Sanofi India Limited has formally submitted its Annual Secretarial Compliance Report for the year ended December 31, 2025, to the stock exchanges. The report was prepared by M/s. Parikh & Associates, Company Secretaries, as mandated by the relevant listing regulations. The filing confirms the company’s adherence to various statutory and corporate governance requirements throughout the review period, with a minor noted exception concerning RMC meeting intervals.
Annual Compliance Filing Submitted
Sanofi India Limited executed the mandatory submission of its Annual Secretarial Compliance Report for the fiscal year concluding on December 31, 2025. This action was undertaken pursuant to applicable disclosure requirements, confirming the company’s procedural diligence to the BSE Limited and the National Stock Exchange of India Limited.

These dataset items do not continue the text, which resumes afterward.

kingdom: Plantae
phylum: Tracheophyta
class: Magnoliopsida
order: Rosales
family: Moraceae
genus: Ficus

Review Period and Auditors
The review, conducted by M/s. Parikh & Associates, covered the period ending December 31, 2025. The scope examined adherence to core regulatory frameworks governing listed entities, including documentation, public filings, and website maintenance throughout the review period.
Key Findings and Observations
The report generally affirmed compliance across major governance areas, including Secretarial Standards compliance, timely policy updates, website maintenance, director qualifications, preservation of documents, performance evaluations, and related party transaction approvals. However, the report detailed one specific compliance gap from the previous year’s review:
Historical Compliance Gap Remediation
The auditors noted a breach in the maximum prescribed time gap between two consecutive meetings of the Review Management Committee (RMC) held in 2024, which exceeded the 180-day limit by 16 days (total gap was 196 days). The company has since ensured that the gap between subsequent RMC meetings during the current year was maintained within the prescribed timeline.
Areas Not Applicable (NA)
Certain disclosures were marked as Not Applicable (NA) because they pertain to requirements the company does not currently engage with, specifically:
- Subsidiaries: The company confirmed it does not have a subsidiary, making disclosures regarding material subsidiaries inapplicable.
- Employee Benefit Schemes: The company confirmed it does not have any Employee Stock Option Scheme in place.
- Auditor Resignations: There were no resignations of statutory auditors from the company or its material subsidiaries during the financial year.
Practicing Company Secretary Certification
The report was certified by P. N. Parikh, Partner at Parikh & Associates, on February 25, 2026. The certification affirms that the examination was conducted according to the Guidance Note on Annual Secretarial Compliance Report issued by the Institute of Company Secretaries of India.